▶ [Given data]:
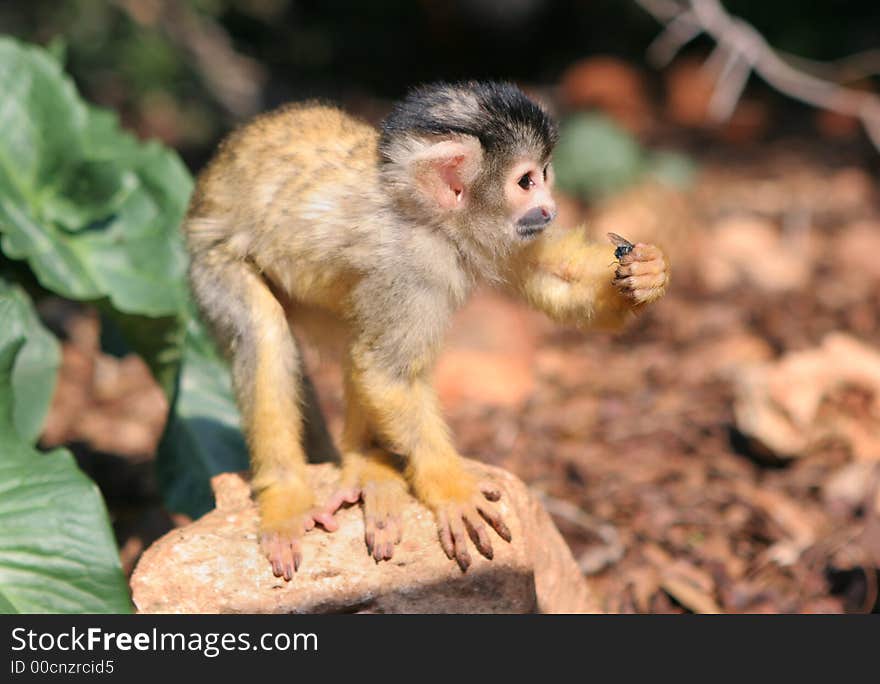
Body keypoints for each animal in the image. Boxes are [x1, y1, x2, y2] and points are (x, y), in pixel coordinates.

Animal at [184, 83, 668, 580]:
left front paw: (646, 274)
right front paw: (452, 488)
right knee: (265, 333)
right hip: (209, 261)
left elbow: (558, 279)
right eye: (526, 182)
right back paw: (286, 496)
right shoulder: (412, 264)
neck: (432, 220)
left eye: (545, 175)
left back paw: (368, 465)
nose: (550, 208)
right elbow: (386, 374)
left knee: (353, 330)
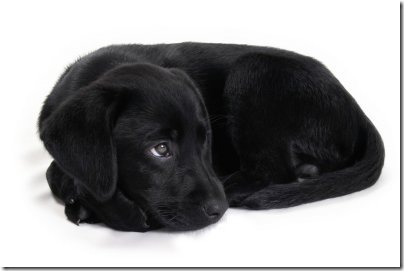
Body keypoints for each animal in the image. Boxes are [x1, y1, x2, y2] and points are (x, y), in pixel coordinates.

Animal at [38, 42, 386, 232]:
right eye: (160, 149)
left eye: (205, 141)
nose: (218, 210)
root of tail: (355, 108)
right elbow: (54, 173)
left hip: (253, 71)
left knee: (273, 170)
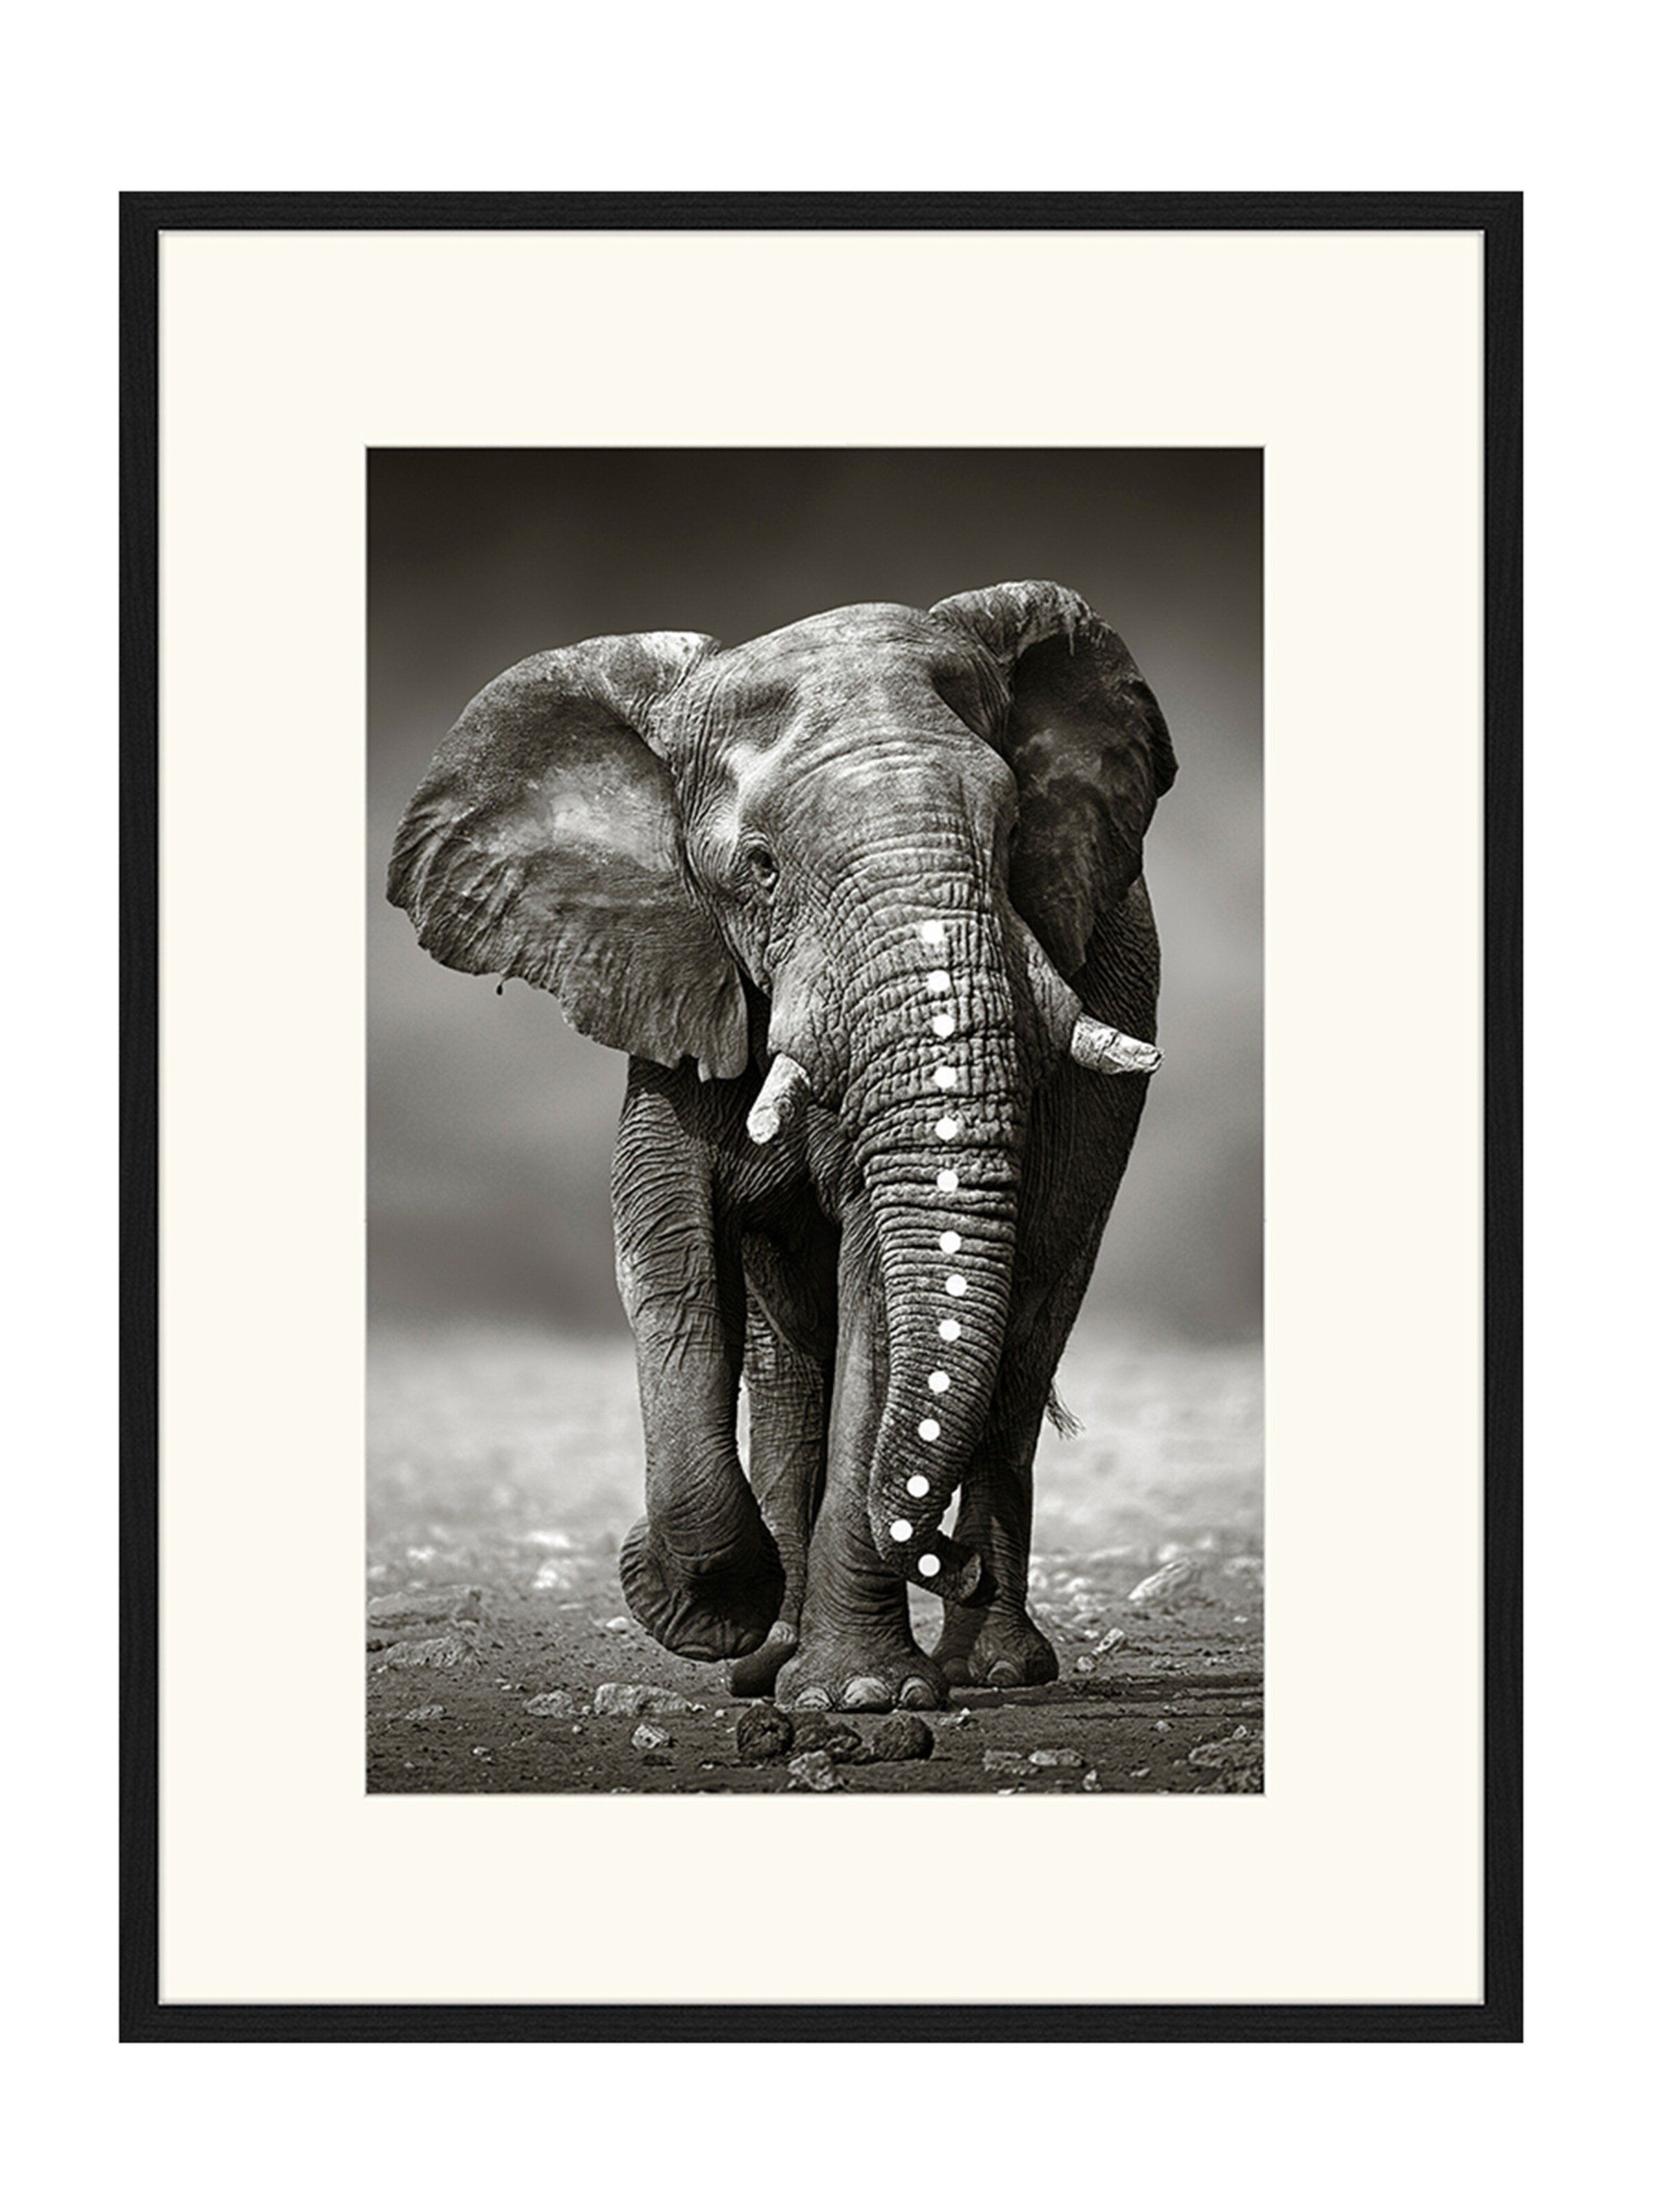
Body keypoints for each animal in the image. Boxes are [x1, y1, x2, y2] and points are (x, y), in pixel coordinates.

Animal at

▶ [Required action]: Everything from the line containing "left back paw: (368, 465)" through the last line of the entries is to be output exactly as written, minus any pictures.

▶ [Written solution]:
left back paw: (368, 465)
nose: (550, 208)
right elbow: (386, 374)
left knee: (353, 330)
Body keypoints for each animal in the image. Boxes are [x1, y1, x2, y2] and points are (x, y), in pixel coordinates.

Animal at [38, 42, 386, 232]:
right eye: (160, 149)
left eye: (205, 141)
nose: (218, 210)
root of tail: (355, 108)
right elbow: (54, 173)
left hip: (253, 71)
left knee: (273, 170)
Body keypoints for each animal in the image. Boxes are [x1, y1, x2, y2] and points are (x, y), in pixel coordinates.

Animal at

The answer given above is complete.